Every safety or operations leader has faced a familiar fear, the kind that is triggered when an incident reoccurs, even after a “thorough” investigation. Everything seemed to be resolved, the findings felt accurate, and actions were signed off. Yet somehow, the same problem returned. Could it be bad luck? Or could it be the ghost of an incomplete investigation coming to haunt you?
Even experienced teams can fall into traps that distort findings and bury the truth. These traps aren’t born of carelessness; they stem from human psychology and process shortcuts that quietly shape the outcome.
At COMET, we often recognise this pattern: well-intentioned investigations that fail to ask the right questions, analyse the right evidence, or challenge the right assumptions.
This Halloween, it’s worth taking a closer look at the things that truly haunt investigations and how to stop them from coming back.
Cognitive and Human Factor traps
Even the best investigation frameworks can be undone by human bias. Below are some of the most common traps we see across teams and why they matter.
- Confirmation bias: Teams latch early onto a theory, then gather only the evidence that fits. It seems swift but locks out deeper understanding.
- Proximal bias (“person in the seat” effect): Attention zooms in on the person who made the mistake, while the broader conditions that shaped that action go unchecked.
- Normative language and hindsight judgments: Saying “they should have done X” ignores the real context at the time. That makes the report feel like a verdict, not an investigation.
- Mechanistic reasoning: Treating incidents as simple “component broken” or “human error” misses the tangled system interactions that enabled that failure.
Process and procedural pitfalls
A strong process is your safety net. When it weakens, accuracy and trust follow. These are the procedural pitfalls that most often derail investigations.

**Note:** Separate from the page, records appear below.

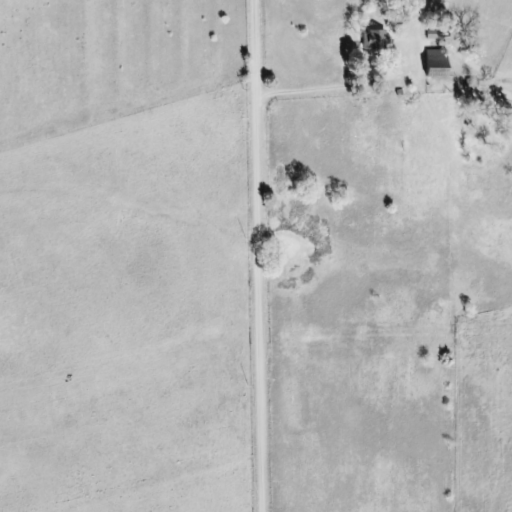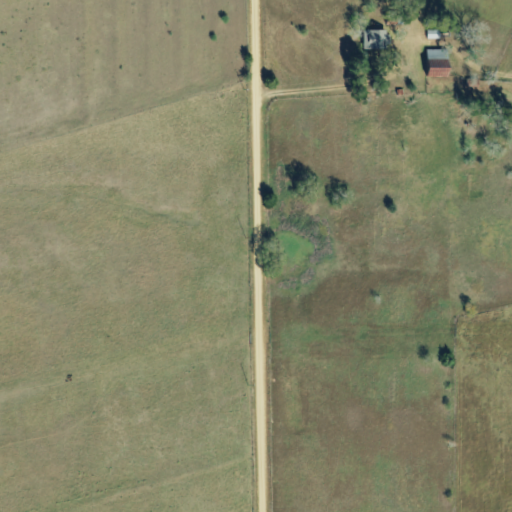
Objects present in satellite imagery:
building: (371, 40)
building: (432, 63)
road: (257, 256)
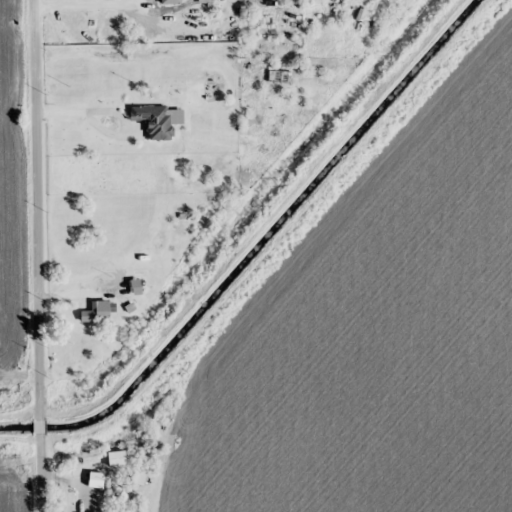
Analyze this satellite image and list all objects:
building: (200, 14)
building: (159, 120)
road: (35, 210)
building: (136, 287)
building: (99, 312)
road: (39, 426)
building: (117, 459)
road: (39, 472)
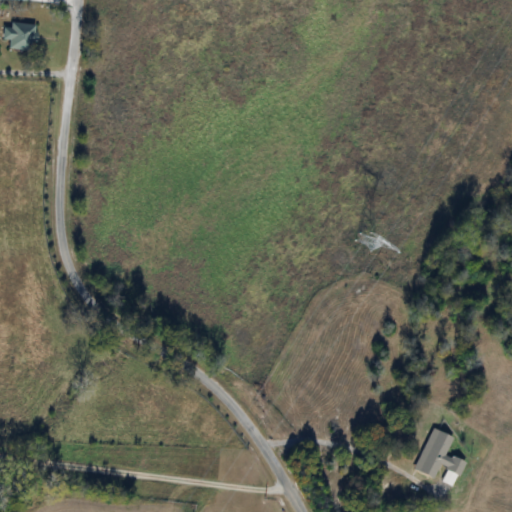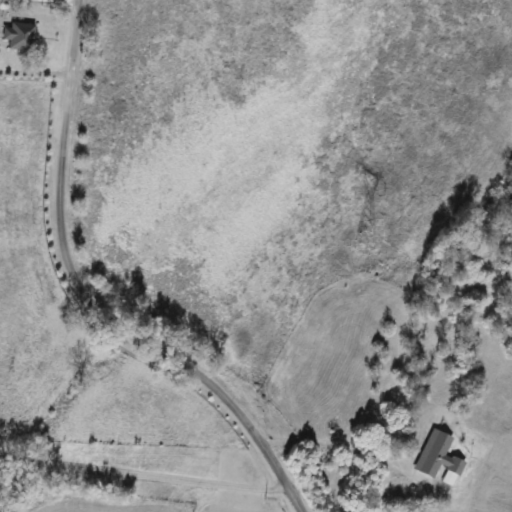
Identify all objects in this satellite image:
building: (17, 36)
road: (34, 70)
power tower: (364, 243)
road: (88, 298)
road: (350, 449)
building: (436, 457)
road: (145, 474)
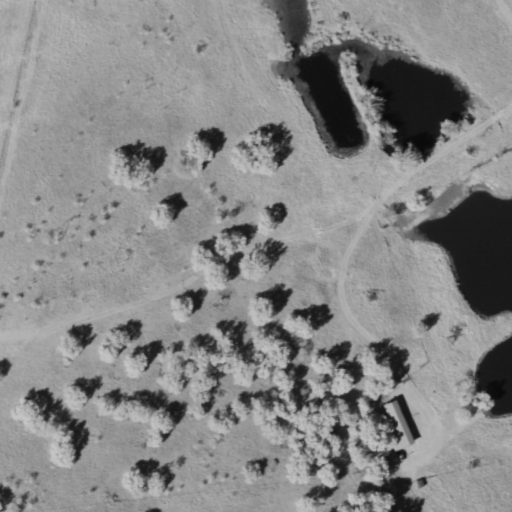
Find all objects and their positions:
building: (396, 426)
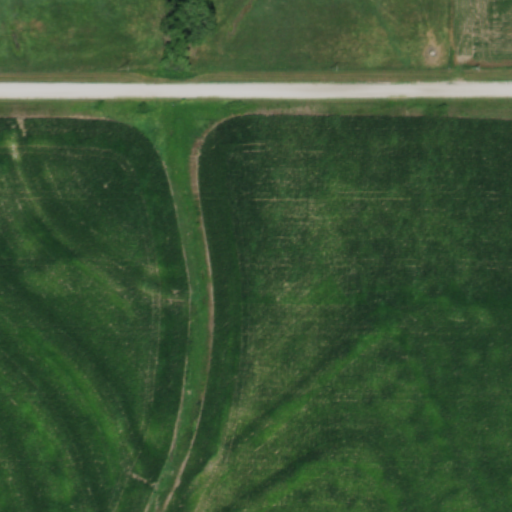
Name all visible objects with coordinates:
road: (256, 94)
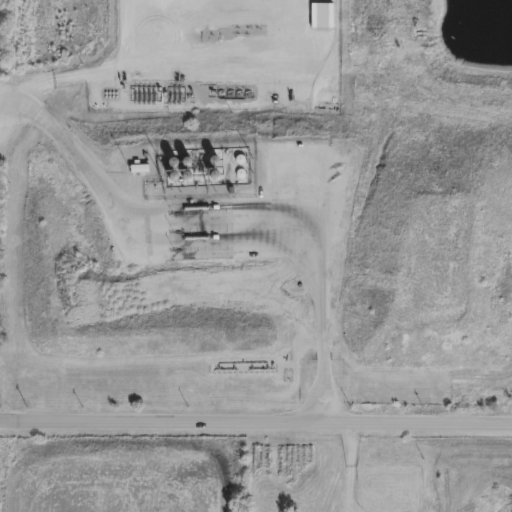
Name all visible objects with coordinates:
building: (137, 169)
road: (222, 238)
building: (256, 297)
road: (256, 422)
crop: (122, 474)
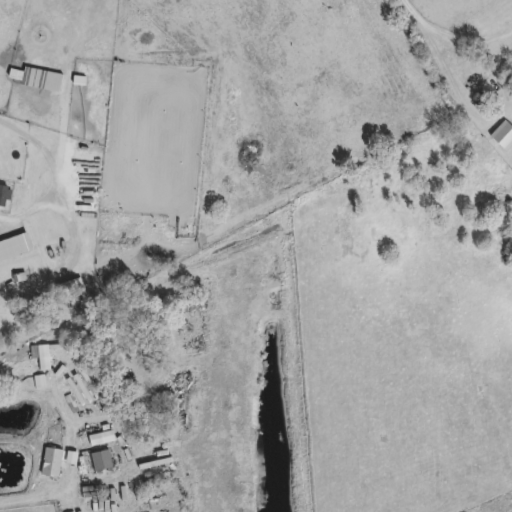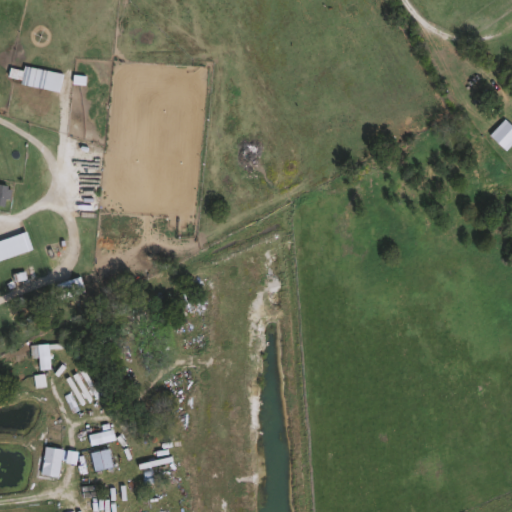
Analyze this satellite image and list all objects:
road: (451, 35)
road: (61, 169)
building: (3, 192)
building: (3, 193)
road: (73, 259)
building: (67, 285)
building: (67, 285)
building: (38, 353)
building: (39, 353)
building: (98, 458)
building: (98, 458)
building: (49, 460)
building: (49, 460)
road: (30, 496)
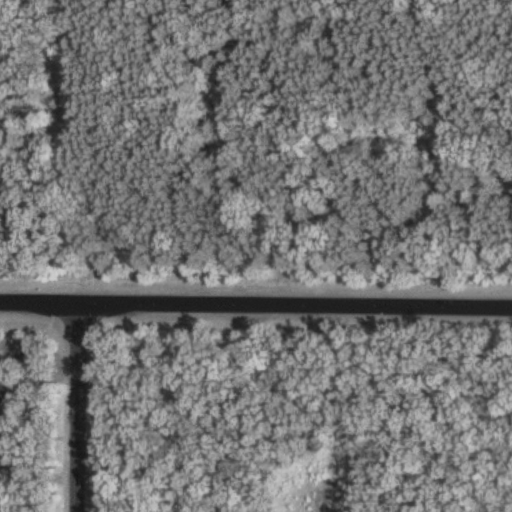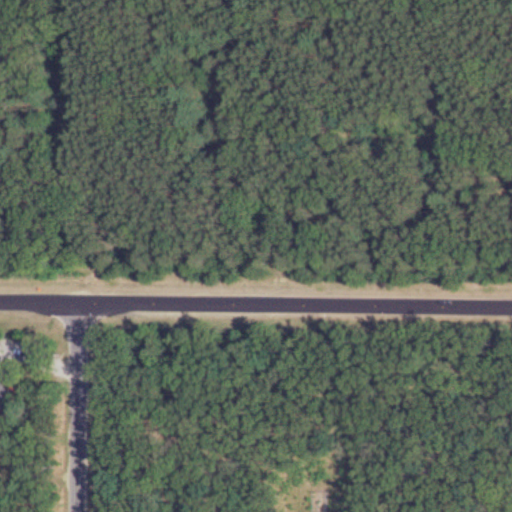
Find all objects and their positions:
road: (256, 300)
building: (5, 395)
road: (84, 405)
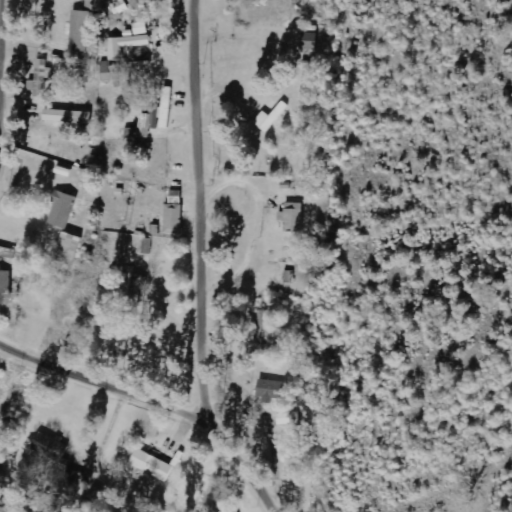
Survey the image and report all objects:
building: (120, 6)
building: (139, 30)
building: (311, 41)
building: (127, 45)
building: (108, 71)
building: (43, 77)
road: (9, 96)
building: (64, 210)
building: (176, 214)
building: (294, 216)
power tower: (128, 226)
building: (149, 246)
building: (69, 248)
road: (208, 265)
building: (6, 287)
road: (112, 385)
building: (271, 391)
building: (290, 419)
building: (153, 465)
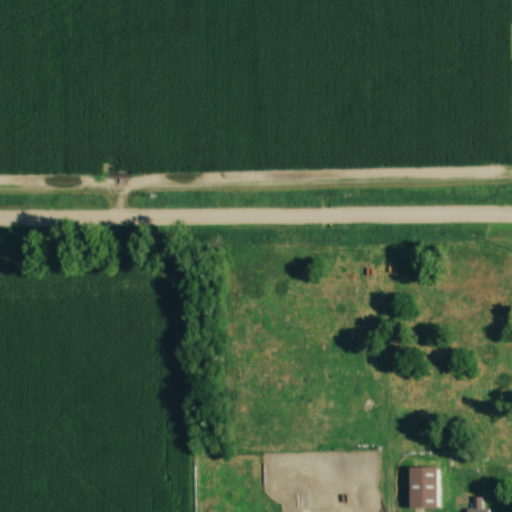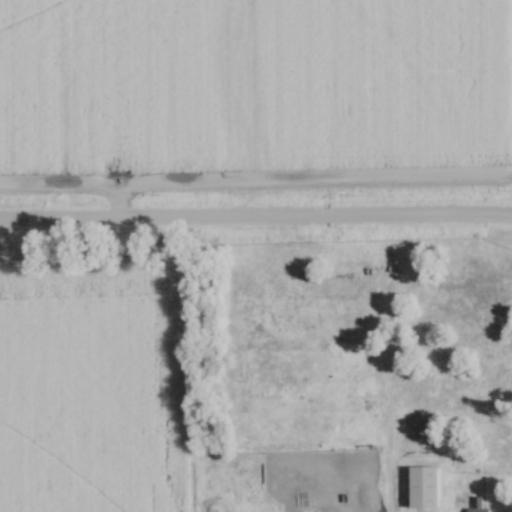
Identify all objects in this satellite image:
road: (256, 223)
building: (273, 497)
building: (432, 504)
building: (476, 505)
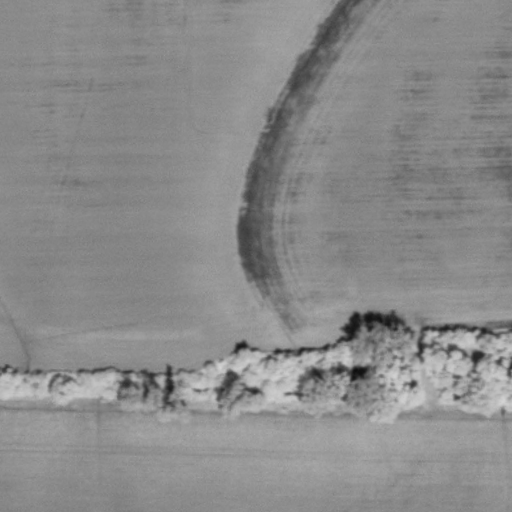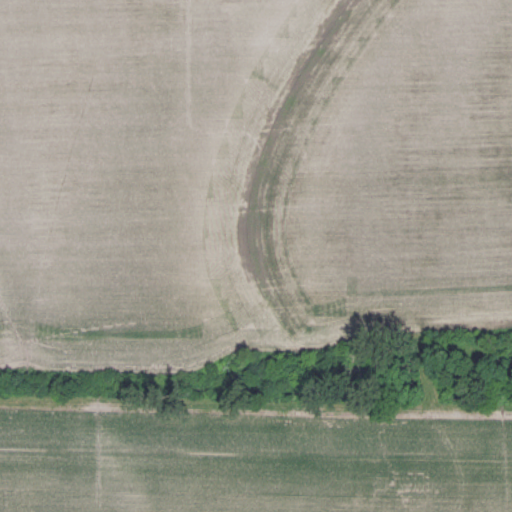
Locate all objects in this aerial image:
road: (256, 425)
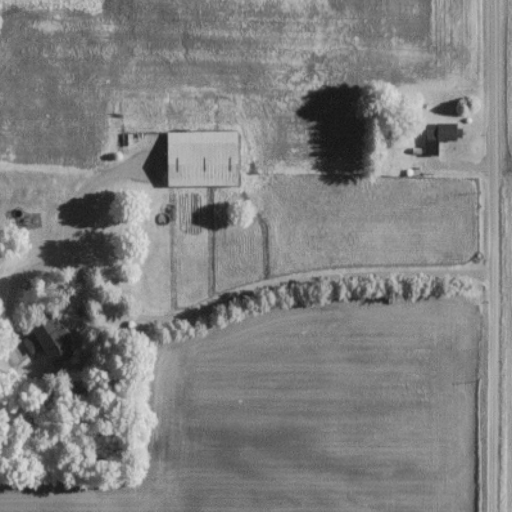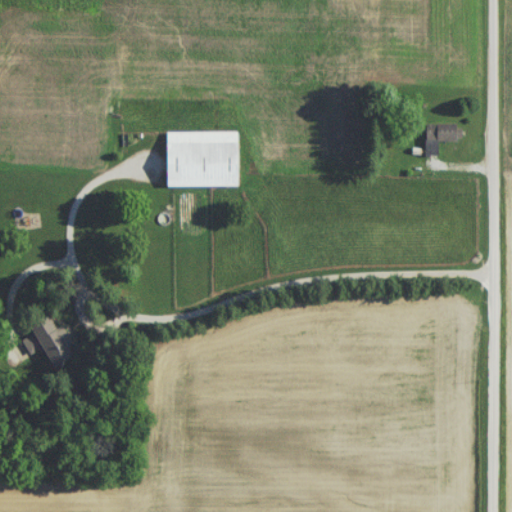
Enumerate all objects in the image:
building: (438, 141)
building: (202, 164)
road: (493, 255)
road: (283, 285)
building: (47, 344)
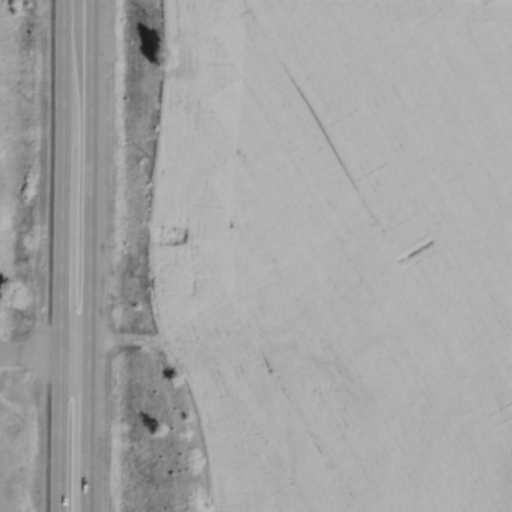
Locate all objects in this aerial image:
crop: (336, 249)
road: (60, 255)
road: (88, 256)
road: (43, 354)
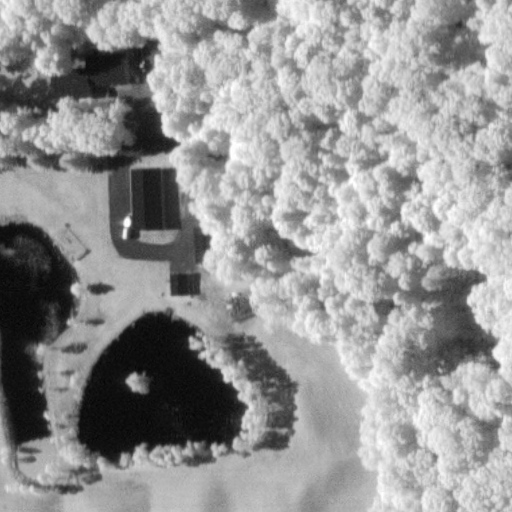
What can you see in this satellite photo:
building: (93, 74)
road: (71, 110)
building: (150, 197)
building: (208, 243)
building: (181, 282)
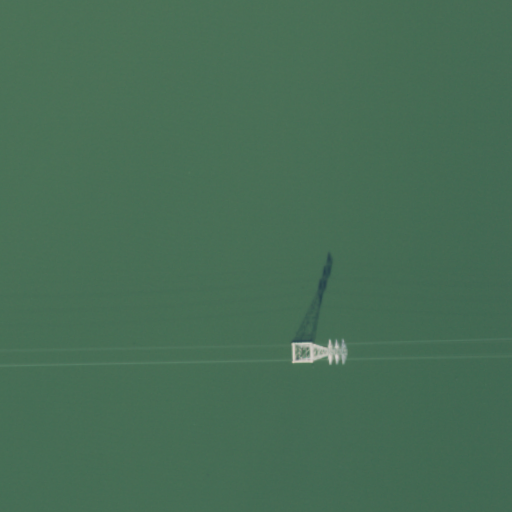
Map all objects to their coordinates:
power tower: (301, 352)
river: (58, 461)
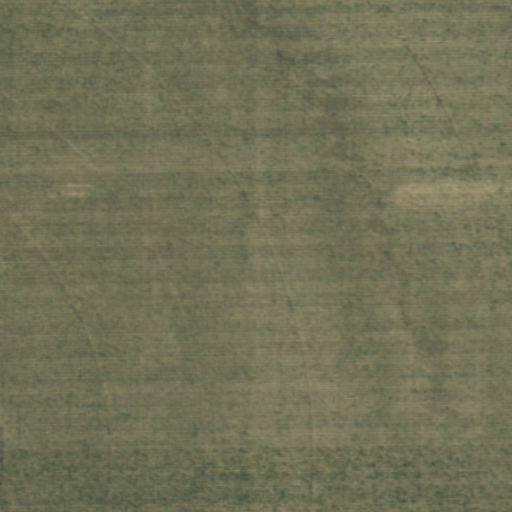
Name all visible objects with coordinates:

- Undefined scope: Without clear boundaries (what we’re investigating, when, why) the inquiry becomes unfocused and ineffective.
- Evidence contamination: Handling physical or digital data without secure chain-of-custody weakens reliability. Once compromised, the investigation is compromised.
- Tainted witness testimony: When witnesses share information before interviews, individual views become muddied, reducing the value of each account.
- Premature closure: Time pressure or leadership expectations rush conclusions, leaving pockets of uncertainty unexamined.
- Ignoring systemic factors: Blaming an individual without digging into system design, organisational processes or training issues guarantees repeat failure.
How to break the cycle or repeat failure
- Define your investigation’s scope up front: what happened, when, who, and what you will examine.
- Protect evidence from contamination: physical items, digital logs, witness statements all deserve secure handling.
- Challenge your assumptions: look for data that disproves your initial theory, not just supports it.
- Use a substitution test and ask: “Would someone with similar skills, in the same conditions, have made that decision?” If yes, it’s probably not just individual fault.
- Focus on system design: look beyond the individual to how policies, training, tools and environment combined to create the incident.
- Give the investigation time. Rushing to finish may feel efficient but creates the perfect setup for the incident to return.
The COMET way
At COMET we’ve built our investigation and root cause analysis toolset around two core objectives: 1) keeping investigations structured and unbiased, and 2) turning incident data into prevention insight. 
Here’s how we deliver on those objectives: 
- Coded taxonomy: Every investigation uses the same coded classification system, meaning root-cause data is consistently captured across incidents, teams and sites. This allows trend-identification that casual, narrative-only approaches miss.
- Bias-resistant workflow: The platform guides investigators through a structured framework designed to expose and reduce common errors such as confirmation bias, mechanistic reasoning and premature conclusions.
- Rich analytics & system-level insight: Because data is codified and centrally collected, organisations can move beyond single-incident reviews to access cumulative data analytics that enable them to recognise system failures, weak links, common failure modes and hidden patterns.
- End-to-end workflow: From incident capture through investigation, root-cause classification and action tracking, the entire process is visible and auditable, making it easier to demonstrate compliance readiness and shift from reacting to preventing. We do this through our Incident Management solution or by integrating with different HSE platforms such as: Intelex, Enablon, Cority and more.
- Human-factors focus: Rather than defaulting to “operator error” or “equipment failure,” the system builds human-factors and systemic context into investigations, so you understand how actions, environment, design, training and policies combined to produce the incident.
- AI-assisted support (COMET Companion): COMET’s built-in AI assistant provides real-time investigation guidance, configuration help, and multilingual support. It’s always on, always learning, and included for every user at no extra cost.
With COMET you gain access to tools and a structured process that enables you to understand what and why something has happened, what systemic changes are required, and how to stop it happening again. That’s how you move from incident management to a prevention mindset.
And since it’s Halloween, if you leave the hidden causes unexplored, remember that they don’t vanish. They lie dormant, ready to creep back when the conditions align. Using COMET means you can lock the door on those investigation ghosts for good.